La caractéristique des coups est qu'il y a une rotation de la canne systématiquement dans chaque coup. Cela permet d'obtenir une grande vitesse d'impact. Le but n'étant pas de frapper fort, mais plutôt de toucher la surface de frappe. Ce sport est très complet, rapide d'apprentissage, et surtout, accessible aux enfants, qui y retrouvent un côté très ludique !

LE BATON FRANCAIS

Ici, le bout de bois est beaucoup plus grand et doit être saisi à deux mains. Il n'existe pas d'assaut en bâton, car, même avec des protections, ce sport s'avèrerait trop dangereux. La beauté du geste et réalisme des coups (qu'on ne retrouve pas toujours dans les arts martiaux), permet d'avoir une approche atypique du maniement du bâton.

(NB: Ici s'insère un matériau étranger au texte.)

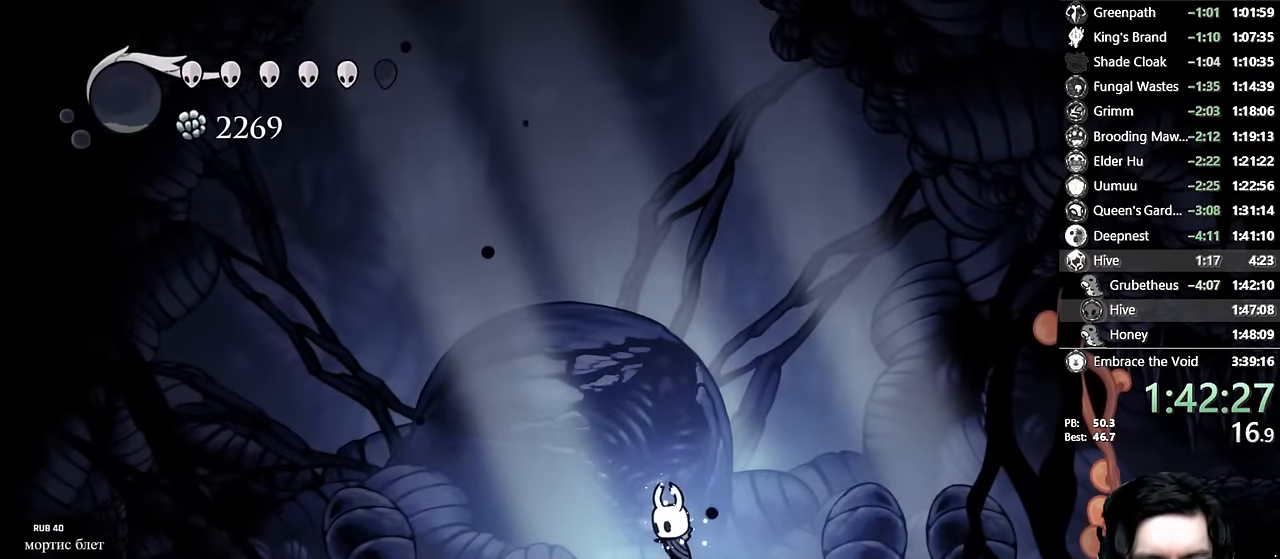
{"buttons": [], "left_stick": "center", "right_stick": "center", "events": [[50, "START", "down"], [67, "DPAD_LEFT", "up"], [117, "START", "up"], [167, "START", "down"], [200, "START", "up"], [267, "START", "down"], [283, "START", "up"], [350, "START", "down"], [383, "START", "up"], [450, "START", "down"], [483, "START", "up"]]}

Aux six coups de base de canne (donnés cette fois à deux mains sur les mêmes surfaces), s'ajoutent des coups "coulissés" et des piqués. Pour la petite histoire, le bâton français a hérité sa technique de la pratique de l'épée à deux mains, des armes d'hast et du fameux "Quater staff" anglais.

Par Frédéric Morin
Président ASCA PARIS

Au sein de l'école, nous étudierons à la fois le bâton Français, et la canne, au sein du même cours, de manière à s'habituer à toutes les tailles de bâtons, que l'on peut trouver en cas de nécessité. Cependant l'enseignement dispensé comprend des frappes mais aussi des clés et des projections, du moins, celles que permet un bâton.

En parallèle, nous étudierons le maniement du couteau, pour deux raisons :

- Durant une époque, il n'était pas rare de voir des cannes comportant des stylets ou des petites lame vissées dans le manche, qui permettaient soit un maniement à deux armes, soit un maniement seul de l'une ou de l'autre arme. On retrouvera par ailleurs ce type de maniement dans d'autres styles, comme l'escrime pirate ou l'escrime Italienne.

- Le couteau (ou assimilé, comme le cutter, le tournevis...) est malheureusement une arme assez courante lors des agressions de nos jours.

Les styles complémentaires

Pour les styles ajoutés à l'enseignement de l'école, les sites sont assez nombreux et bien fournis pour qu'il ne soit pas nécessaire de tout détailler ici.